Researchers kept the levels low for two reasons, Ware explained. One was to minimize the psychoactive effects, such as feeling lightheaded, dizzy, detached, nauseous or euphoric. Secondly, because this was a randomized, controlled clinical trial, minimizing the obvious signs of being "high" helped keep participants in the dark about what potency they were smoking.
In an accompanying commentary, Dr. Henry McQuay, a professor in the chronic pain unit at Oxford University in England, called the study well-designed, adding that it provides more evidence cannabis can help relieve pain.
But the unwanted side effects of cannabis can be significant, McQuay said.

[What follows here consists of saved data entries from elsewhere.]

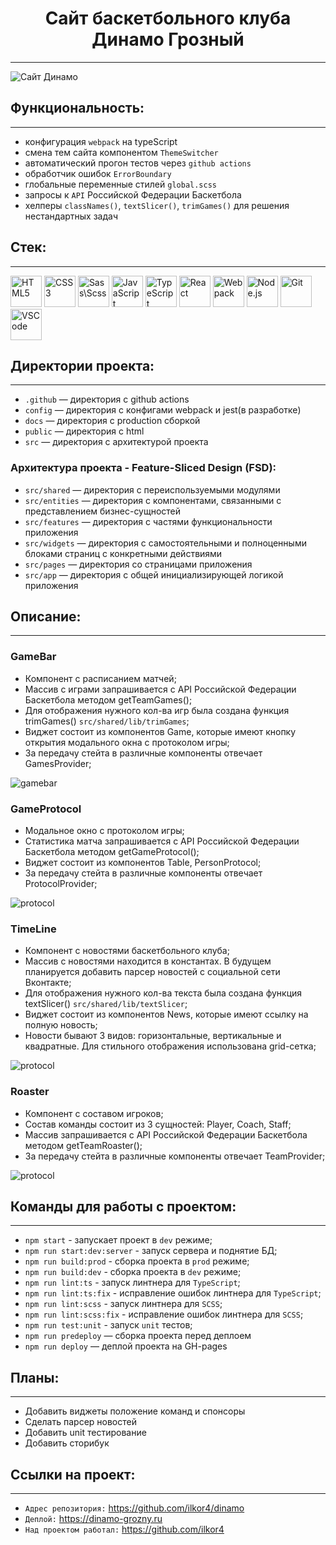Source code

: <h1 align="center">Сайт баскетбольного клуба Динамо Грозный</h1>

---

<img src="./src/shared/assets/readme/dinamo.png" alt="Сайт Динамо"/>

## Функциональность:

---

- конфигурация `webpack` на typeScript
- смена тем сайта компонентом `ThemeSwitcher`
- автоматический прогон тестов через `github actions`
- обработчик ошибок `ErrorBoundary`
- глобальные переменные стилей `global.scss`
- запросы к `API` Российской Федерации Баскетбола
- хелперы `classNames()`, `textSlicer()`, `trimGames()` для решения нестандартных задач

## Стек:

---
  <img id="stack-img" src="./src/shared/assets/readme/html5-original.svg" title="HTML5" alt="HTML5" width="50px" height="50px" />
  <img id="stack-img" src="./src/shared/assets/readme/css3-original.svg" title="CSS3" alt="CSS3" width="50px" height="50px" />
  <img id="stack-img" src="./src/shared/assets/readme/sass-original.svg" title="Sass\Scss" alt="Sass\Scss" width="50px" height="50px" />
  <img id="stack-img" src="./src/shared/assets/readme/javascript-original.svg" title="JavaScript" alt="JavaScript" width="50px" height="50px" />
  <img id="stack-img" src="./src/shared/assets/readme/typescript.svg" title="TypeScript" alt="TypeScript" width="50px" height="50px" />
  <img id="stack-img" src="./src/shared/assets/readme/react-original.svg" title="React" alt="React" width="50px" height="50px" />
  <img id="stack-img" src="./src/shared/assets/readme/webpack-original.svg" title="Webpack" alt="Webpack" width="50px" height="50px" />
  <img id="stack-img" src="./src/shared/assets/readme/nodejs-original.svg" title="Node.js" alt="Node.js" width="50px" height="50px" />
  <img id="stack-img" src="./src/shared/assets/readme/git-original.svg" title="Git" alt="Git" width="50px" height="50px" />
  <img id="stack-img" src="./src/shared/assets/readme/vscode-original.svg" title="VSCode" alt="VSCode" width="50px" height="50px" />

## Директории проекта:

---

- `.github` — директория с github actions
- `config` — директория с конфигами webpack и jest(в разработке)
- `docs` — директория с production сборкой
- `public` — директория с html
- `src` — директория с архитектурой проекта

### Архитектура проекта - Feature-Sliced Design (FSD):
- `src/shared` — директория с переиспользуемыми модулями
- `src/entities` — директория с компонентами, связанными с представлением бизнес-сущностей
- `src/features` — директория с частями функциональности приложения
- `src/widgets` — директория с самостоятельными и полноценными блоками страниц с конкретными действиями
- `src/pages` — директория со страницами приложения
- `src/app` — директория с общей инициализирующей логикой приложения

## Описание:

***

### GameBar
- Компонент с расписанием матчей;
- Массив с играми запрашивается с API Российской Федерации Баскетбола методом getTeamGames();
- Для отображения нужного кол-ва игр была создана функция trimGames() `src/shared/lib/trimGames`;
- Виджет состоит из компонентов Game, которые имеют кнопку открытия модального окна с протоколом игры;
- За передачу стейта в различные компоненты отвечает GamesProvider;

<img src="./src/shared/assets/readme/gamebar.png" alt="gamebar" />

### GameProtocol
- Модальное окно с протоколом игры;
- Статистика матча запрашивается с API Российской Федерации Баскетбола методом getGameProtocol();
- Виджет состоит из компонентов Table, PersonProtocol;
- За передачу стейта в различные компоненты отвечает ProtocolProvider;

<img src="./src/shared/assets/readme/protocol.png" alt="protocol" />

### TimeLine
- Компонент с новостями баскетбольного клуба;
- Массив с новостями находится в константах. В будущем планируется добавить парсер новостей с социальной сети Вконтакте;
- Для отображения нужного кол-ва текста была создана функция textSlicer() `src/shared/lib/textSlicer`;
- Виджет состоит из компонентов News, которые имеют ссылку на полную новость;
- Новости бывают 3 видов: горизонтальные, вертикальные и квадратные. Для стильного отображения использована grid-сетка;

<img src="./src/shared/assets/readme/news.png" alt="protocol" />

### Roaster
- Компонент с составом игроков;
- Состав команды состоит из 3 сущностей: Player, Coach, Staff;
- Массив запрашивается с API Российской Федерации Баскетбола методом getTeamRoaster();
- За передачу стейта в различные компоненты отвечает TeamProvider;

<img src="./src/shared/assets/readme/roaster.png" alt="protocol" />

## Команды для работы с проектом:

---

- `npm start` - запускает проект в `dev` режиме;
- `npm run start:dev:server` - запуск сервера и поднятие БД;
- `npm run build:prod` - сборка проекта в `prod` режиме;
- `npm run build:dev` - сборка проекта в `dev` режиме;
- `npm run lint:ts` - запуск линтнера для `TypeScript`;
- `npm run lint:ts:fix` - исправление ошибок линтнера для `TypeScript`;
- `npm run lint:scss` - запуск линтнера для `SCSS`;
- `npm run lint:scss:fix` - исправление ошибок линтнера для `SCSS`;
- `npm run test:unit` - запуск `unit` тестов;
- `npm run predeploy` — сборка проекта перед деплоем
- `npm run deploy` — деплой проекта на GH-pages

## Планы:

---

- Добавить виджеты положение команд и спонсоры
- Сделать парсер новостей
- Добавить unit тестирование
- Добавить сторибук

## Ссылки на проект:

---

- `Адрес репозитория:` https://github.com/ilkor4/dinamo
- `Деплой:` https://dinamo-grozny.ru
- `Над проектом работал:` https://github.com/ilkor4
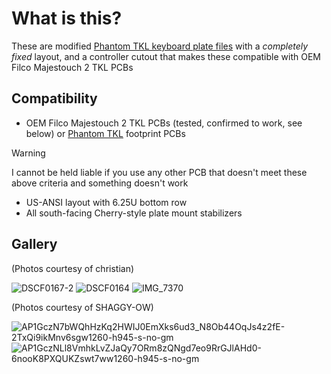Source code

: # What is this?
These are modified [Phantom TKL keyboard plate files](https://github.com/mohitg11/GH-CAD-Resources) with a *completely fixed* layout, and a controller cutout that makes these compatible with OEM Filco Majestouch 2 TKL PCBs  

## Compatibility
- OEM Filco Majestouch 2 TKL PCBs (tested, confirmed to work, see below) or [Phantom TKL](https://deskthority.net/wiki/Phantom) footprint PCBs
> [!WARNING]
> I cannot be held liable if you use any other PCB that doesn't meet these above criteria and something doesn't work
- US-ANSI layout with 6.25U bottom row
- All south-facing Cherry-style plate mount stabilizers

## Gallery
(Photos courtesy of christian)

![DSCF0167-2](https://github.com/Druah/filco-phantom-tkl-plates/assets/54309603/3592c0b7-855f-48a3-ba0f-7d3d0c8a1cf3)
![DSCF0164](https://github.com/Druah/filco-phantom-tkl-plates/assets/54309603/22d00ee5-9388-456d-a641-9cd52f83d542)
![IMG_7370](https://github.com/Druah/filco-phantom-tkl-plates/assets/54309603/a674006d-522c-451c-b1c5-905f17100cf0)

(Photos courtesy of SHAGGY-OW)

![AP1GczN7bWQhHzKq2HWIJ0EmXks6ud3_N8Ob44OqJs4z2fE-2TxQi9ikMnv6sgw1260-h945-s-no-gm](https://github.com/user-attachments/assets/7847bd65-9495-4921-ac1c-446cad24186e)
![AP1GczNLl8VmhkLvZJaQy7ORm8zQNgd7eo9RrGJlAHd0-6nooK8PXQUKZswt7ww1260-h945-s-no-gm](https://github.com/user-attachments/assets/2547f692-5608-4374-99e6-53f68739d8af)


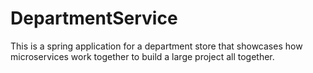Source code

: # DepartmentService
This is a spring application for  a department store that showcases how microservices work together to build a large project all together.
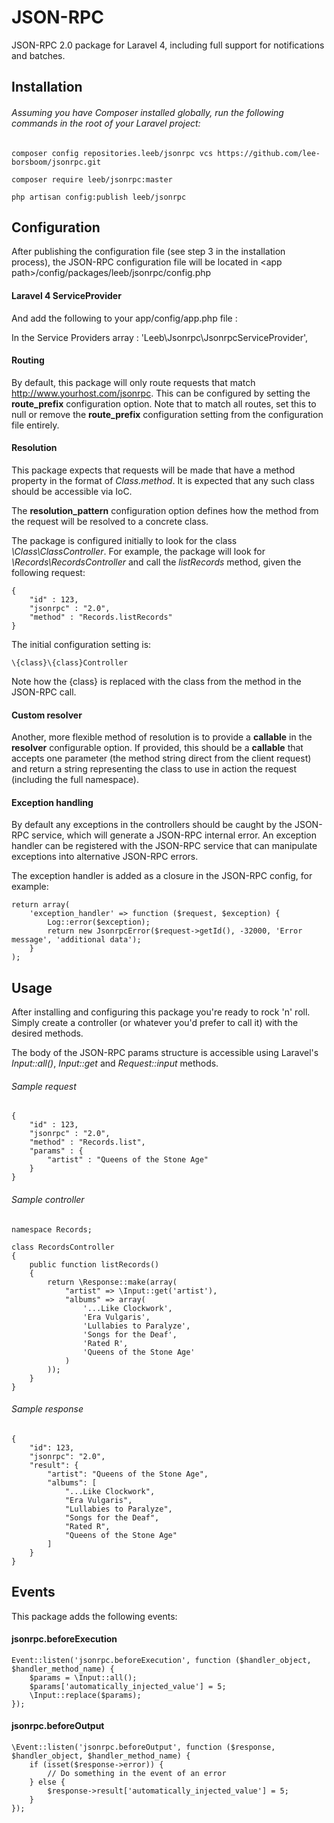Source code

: JSON-RPC
=======

JSON-RPC 2.0 package for Laravel 4, including full support for notifications and batches.


Installation
------------

###### Assuming you have Composer installed globally, run the following commands in the root of your Laravel project:

	composer config repositories.leeb/jsonrpc vcs https://github.com/lee-borsboom/jsonrpc.git

	composer require leeb/jsonrpc:master
	
	php artisan config:publish leeb/jsonrpc


Configuration
-------------

After publishing the configuration file (see step 3 in the installation process), the JSON-RPC configuration file will be located in &lt;app path&gt;/config/packages/leeb/jsonrpc/config.php

#### Laravel 4 ServiceProvider

And add the following to your app/config/app.php file :

In the Service Providers array : 'Leeb\Jsonrpc\JsonrpcServiceProvider',

#### Routing

By default, this package will only route requests that match http://www.yourhost.com/jsonrpc. This can be configured by setting the **route_prefix** configuration option. Note that to match all routes, set this to null or remove the **route_prefix** configuration setting from the configuration file entirely.

#### Resolution

This package expects that requests will be made that have a method property in the format of _Class.method_. It is expected that any such class should be accessible via IoC.

The **resolution_pattern** configuration option defines how the method from the request will be resolved to a concrete class.

The package is configured initially to look for the class _\Class\ClassController_. For example, the package will look for _\Records\RecordsController_ and call the _listRecords_ method, given the following request:

	{
		"id" : 123,
		"jsonrpc" : "2.0",
		"method" : "Records.listRecords"
	}

The initial configuration setting is:

	\{class}\{class}Controller

Note how the {class} is replaced with the class from the method in the JSON-RPC call.

#### Custom resolver

Another, more flexible method of resolution is to provide a **callable** in the **resolver** configurable option. If provided, this should be a **callable** that accepts one parameter (the method string direct from the client request) and return a string representing the class to use in action the request (including the full namespace).

#### Exception handling

By default any exceptions in the controllers should be caught by the JSON-RPC service, which will generate a JSON-RPC internal error. An exception handler can be registered with the JSON-RPC service that can manipulate exceptions into alternative JSON-RPC errors.

The exception handler is added as a closure in the JSON-RPC config, for example:

    return array(
        'exception_handler' => function ($request, $exception) {
            Log::error($exception);
            return new JsonrpcError($request->getId(), -32000, 'Error message', 'additional data');
        }
    );

Usage
-----

After installing and configuring this package you're ready to rock 'n' roll. Simply create a controller (or whatever you'd prefer to call it) with the desired methods.

The body of the JSON-RPC params structure is accessible using Laravel's _Input::all()_, _Input::get_ and _Request::input_ methods.

###### Sample request

	{
		"id" : 123,
		"jsonrpc" : "2.0",
		"method" : "Records.list",
		"params" : {
			"artist" : "Queens of the Stone Age"
		}
	}

###### Sample controller


	namespace Records;
	
	class RecordsController
	{
		public function listRecords()
		{
			return \Response::make(array(
				"artist" => \Input::get('artist'),
				"albums" => array(
					'...Like Clockwork',
					'Era Vulgaris',
					'Lullabies to Paralyze',
					'Songs for the Deaf',
					'Rated R',
					'Queens of the Stone Age'
				)
			));
		}
	}

###### Sample response

	{
		"id": 123,
		"jsonrpc": "2.0",
		"result": {
			"artist": "Queens of the Stone Age",
			"albums": [
				"...Like Clockwork",
				"Era Vulgaris",
				"Lullabies to Paralyze",
				"Songs for the Deaf",
				"Rated R",
				"Queens of the Stone Age"
			]
		}
	}

Events
------
This package adds the following events:
	
#### jsonrpc.beforeExecution

	Event::listen('jsonrpc.beforeExecution', function ($handler_object, $handler_method_name) {
		$params = \Input::all();
		$params['automatically_injected_value'] = 5;
		\Input::replace($params);
	});


#### jsonrpc.beforeOutput

	\Event::listen('jsonrpc.beforeOutput', function ($response, $handler_object, $handler_method_name) {
		if (isset($response->error)) {
			// Do something in the event of an error
		} else {
			$response->result['automatically_injected_value'] = 5;
		}
	});
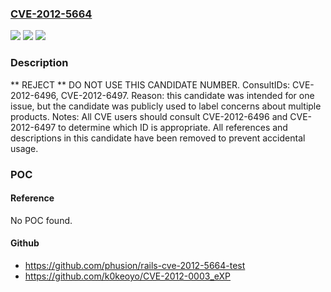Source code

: ### [CVE-2012-5664](https://cve.mitre.org/cgi-bin/cvename.cgi?name=CVE-2012-5664)
![](https://img.shields.io/static/v1?label=Product&message=n%2Fa&color=blue)
![](https://img.shields.io/static/v1?label=Version&message=n%2Fa&color=blue)
![](https://img.shields.io/static/v1?label=Vulnerability&message=n%2Fa&color=blue)

### Description

** REJECT **  DO NOT USE THIS CANDIDATE NUMBER.  ConsultIDs: CVE-2012-6496, CVE-2012-6497.  Reason: this candidate was intended for one issue, but the candidate was publicly used to label concerns about multiple products.  Notes: All CVE users should consult CVE-2012-6496 and CVE-2012-6497 to determine which ID is appropriate.  All references and descriptions in this candidate have been removed to prevent accidental usage.

### POC

#### Reference
No POC found.

#### Github
- https://github.com/phusion/rails-cve-2012-5664-test
- https://github.com/k0keoyo/CVE-2012-0003_eXP

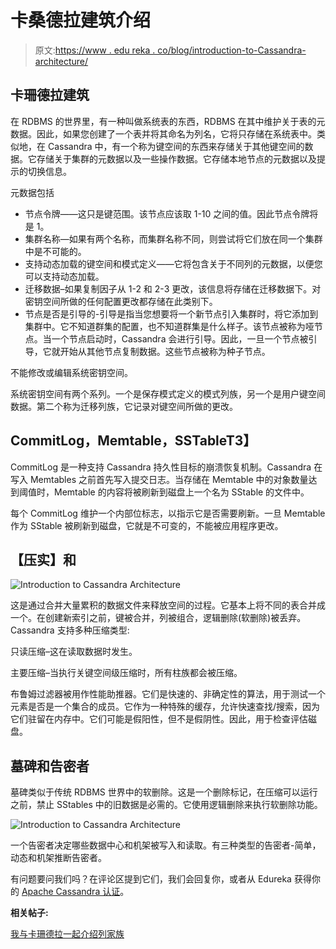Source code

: # 卡桑德拉建筑介绍

> 原文:[https://www . edu reka . co/blog/introduction-to-Cassandra-architecture/](https://www.edureka.co/blog/introduction-to-cassandra-architecture/)

## **卡珊德拉建筑**

在 RDBMS 的世界里，有一种叫做系统表的东西，RDBMS 在其中维护关于表的元数据。因此，如果您创建了一个表并将其命名为列名，它将只存储在系统表中。类似地，在 Cassandra 中，有一个称为键空间的东西来存储关于其他键空间的数据。它存储关于集群的元数据以及一些操作数据。它存储本地节点的元数据以及提示的切换信息。

元数据包括

*   节点令牌——这只是键范围。该节点应该取 1-10 之间的值。因此节点令牌将是 1。
*   集群名称—如果有两个名称，而集群名称不同，则尝试将它们放在同一个集群中是不可能的。
*   支持动态加载的键空间和模式定义——它将包含关于不同列的元数据，以便您可以支持动态加载。
*   迁移数据–如果复制因子从 1-2 和 2-3 更改，该信息将存储在迁移数据下。对密钥空间所做的任何配置更改都存储在此类别下。
*   节点是否是引导的-引导是指当您想要将一个新节点引入集群时，将它添加到集群中。它不知道群集的配置，也不知道群集是什么样子。该节点被称为哑节点。当一个节点启动时，Cassandra 会进行引导。因此，一旦一个节点被引导，它就开始从其他节点复制数据。这些节点被称为种子节点。

不能修改或编辑系统密钥空间。

系统密钥空间有两个系列。一个是保存模式定义的模式列族，另一个是用户键空间数据。第二个称为迁移列族，它记录对键空间所做的更改。

## **CommitLog，Memtable，SSTableT3】**

CommitLog 是一种支持 Cassandra 持久性目标的崩溃恢复机制。Cassandra 在写入 Memtables 之前首先写入提交日志。当存储在 Memtable 中的对象数量达到阈值时，Memtable 的内容将被刷新到磁盘上一个名为 SStable 的文件中。

每个 CommitLog 维护一个内部位标志，以指示它是否需要刷新。一旦 Memtable 作为 SStable 被刷新到磁盘，它就是不可变的，不能被应用程序更改。

## **【压实】和**

![Introduction to Cassandra Architecture](../Images/87f372272de1c697cfc6018c1aa22b14.png "Introduction to Cassandra Architecture")

这是通过合并大量累积的数据文件来释放空间的过程。它基本上将不同的表合并成一个。在创建新索引之前，键被合并，列被组合，逻辑删除(软删除)被丢弃。Cassandra 支持多种压缩类型:

只读压缩–这在读取数据时发生。

主要压缩–当执行关键空间级压缩时，所有柱族都会被压缩。

布鲁姆过滤器被用作性能助推器。它们是快速的、非确定性的算法，用于测试一个元素是否是一个集合的成员。它作为一种特殊的缓存，允许快速查找/搜索，因为它们驻留在内存中。它们可能是假阳性，但不是假阴性。因此，用于检查评估磁盘。

## **墓碑和告密者**

墓碑类似于传统 RDBMS 世界中的软删除。这是一个删除标记，在压缩可以运行之前，禁止 SStables 中的旧数据是必需的。它使用逻辑删除来执行软删除功能。

![Introduction to Cassandra Architecture](../Images/e2407e672d568111a5c1c27e813198b4.png "Introduction to Cassandra Architecture")

一个告密者决定哪些数据中心和机架被写入和读取。有三种类型的告密者-简单，动态和机架推断告密者。

有问题要问我们吗？在评论区提到它们，我们会回复你，或者从 Edureka 获得你的 [Apache Cassandra 认证](https://www.edureka.co/cassandra)。

**相关帖子:**

[我与卡珊德拉一起介绍列家族](https://www.edureka.co/blog/introduction-to-cassandra-column-family/)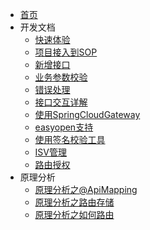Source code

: * [首页](/?t=1554123435599)
* 开发文档
  * [快速体验](files/10010_快速体验.md?t=1554123435601)
  * [项目接入到SOP](files/10011_项目接入到SOP.md?t=1554123435620)
  * [新增接口](files/10020_新增接口.md?t=1554123435620)
  * [业务参数校验](files/10030_业务参数校验.md?t=1554123435620)
  * [错误处理](files/10040_错误处理.md?t=1554123435620)
  * [接口交互详解](files/10050_接口交互详解.md?t=1554123435621)
  * [使用SpringCloudGateway](files/10060_使用SpringCloudGateway.md?t=1554123435621)
  * [easyopen支持](files/10070_easyopen支持.md?t=1554123435621)
  * [使用签名校验工具](files/10080_使用签名校验工具.md?t=1554123435621)
  * [ISV管理](files/10085_ISV管理.md?t=1554123435621)
  * [路由授权](files/10090_路由授权.md?t=1554123435621)
* 原理分析
  * [原理分析之@ApiMapping](files/90010_原理分析之@ApiMapping.md?t=1554123435621)
  * [原理分析之路由存储](files/90011_原理分析之路由存储.md?t=1554123435622)
  * [原理分析之如何路由](files/90012_原理分析之如何路由.md?t=1554123435622)
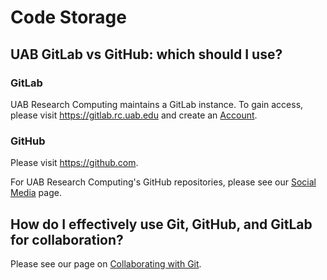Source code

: # Code Storage

## UAB GitLab vs GitHub: which should I use?

### GitLab

UAB Research Computing maintains a GitLab instance. To gain access, please visit <https://gitlab.rc.uab.edu> and create an [Account](../account_management/gitlab_account.md).

### GitHub

Please visit <https://github.com>.

For UAB Research Computing's GitHub repositories, please see our [Social Media](../education/training_resources.md#our-social-media-presence) page.

## How do I effectively use Git, GitHub, and GitLab for collaboration?

Please see our page on [Collaborating with Git](../workflow_solutions/git_collaboration.md).
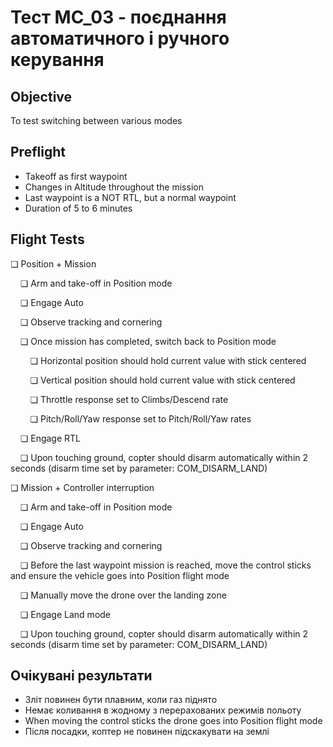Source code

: # Тест MC_03 - поєднання автоматичного і ручного керування

## Objective

To test switching between various modes

## Preflight

- Takeoff as first waypoint
- Changes in Altitude throughout the mission
- Last waypoint is a NOT RTL, but a normal waypoint
- Duration of 5 to 6 minutes

## Flight Tests

❏ Position + Mission

&nbsp;&nbsp;&nbsp;&nbsp;❏ Arm and take-off in Position mode

&nbsp;&nbsp;&nbsp;&nbsp;❏ Engage Auto

&nbsp;&nbsp;&nbsp;&nbsp;❏ Observe tracking and cornering

&nbsp;&nbsp;&nbsp;&nbsp;❏ Once mission has completed, switch back to Position mode

&nbsp;&nbsp;&nbsp;&nbsp;&nbsp;&nbsp;&nbsp;&nbsp;❏ Horizontal position should hold current value with stick centered

&nbsp;&nbsp;&nbsp;&nbsp;&nbsp;&nbsp;&nbsp;&nbsp;❏ Vertical position should hold current value with stick centered

&nbsp;&nbsp;&nbsp;&nbsp;&nbsp;&nbsp;&nbsp;&nbsp;❏ Throttle response set to Climbs/Descend rate

&nbsp;&nbsp;&nbsp;&nbsp;&nbsp;&nbsp;&nbsp;&nbsp;❏ Pitch/Roll/Yaw response set to Pitch/Roll/Yaw rates

&nbsp;&nbsp;&nbsp;&nbsp;❏ Engage RTL

&nbsp;&nbsp;&nbsp;&nbsp;❏ Upon touching ground, copter should disarm automatically within 2 seconds (disarm time set by parameter: COM_DISARM_LAND)

❏ Mission + Controller interruption

&nbsp;&nbsp;&nbsp;&nbsp;❏ Arm and take-off in Position mode

&nbsp;&nbsp;&nbsp;&nbsp;❏ Engage Auto

&nbsp;&nbsp;&nbsp;&nbsp;❏ Observe tracking and cornering

&nbsp;&nbsp;&nbsp;&nbsp;❏ Before the last waypoint mission is reached, move the control sticks and ensure the vehicle goes into Position flight mode

&nbsp;&nbsp;&nbsp;&nbsp;❏ Manually move the drone over the landing zone

&nbsp;&nbsp;&nbsp;&nbsp;❏ Engage Land mode

&nbsp;&nbsp;&nbsp;&nbsp;❏ Upon touching ground, copter should disarm automatically within 2 seconds (disarm time set by parameter: COM_DISARM_LAND)

## Очікувані результати

- Зліт повинен бути плавним, коли газ піднято
- Немає коливання в жодному з перерахованих режимів польоту
- When moving the control sticks the drone goes into Position flight mode
- Після посадки, коптер не повинен підскакувати на землі
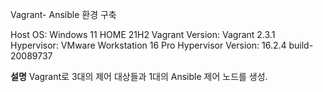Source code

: Vagrant- Ansible 환경 구축

Host OS: Windows 11 HOME 21H2
Vagrant Version: Vagrant 2.3.1
Hypervisor: VMware Workstation 16 Pro
Hypervisor Version: 16.2.4 build-20089737

**설명**
Vagrant로 3대의 제어 대상들과 1대의 Ansible 제어 노드를 생성.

"If you regard each paper like a brick in a wall, we have a number of studies, including this one, that suggest some pain patients are helped by cannabis," McQuay said. "The usual caveat is, 'Do the side effects to the nervous system outweigh the benefits, if they have to push the dose?'"
In his experience working with pain patients, few have seen long-term benefits of smoked cannabis, he said. Most find morphine and other painkillers more effective.
Side effects are a real problem with using smoked cannabis, Ware said. While recreational users are seeking an altered state of mind, research shows that legitimate medical marijuana users are not looking to get high. Instead, they only want to smoke what they need to reduce their pain so they can work and function more normally.
Efforts to legalize marijuana for medical purposes has been controversial in the United States. While federal law prohibits marijuana use, in 1996, California became the first state to legalize medical marijuana usage with a prescription from a doctor. More than a dozen states have followed suit.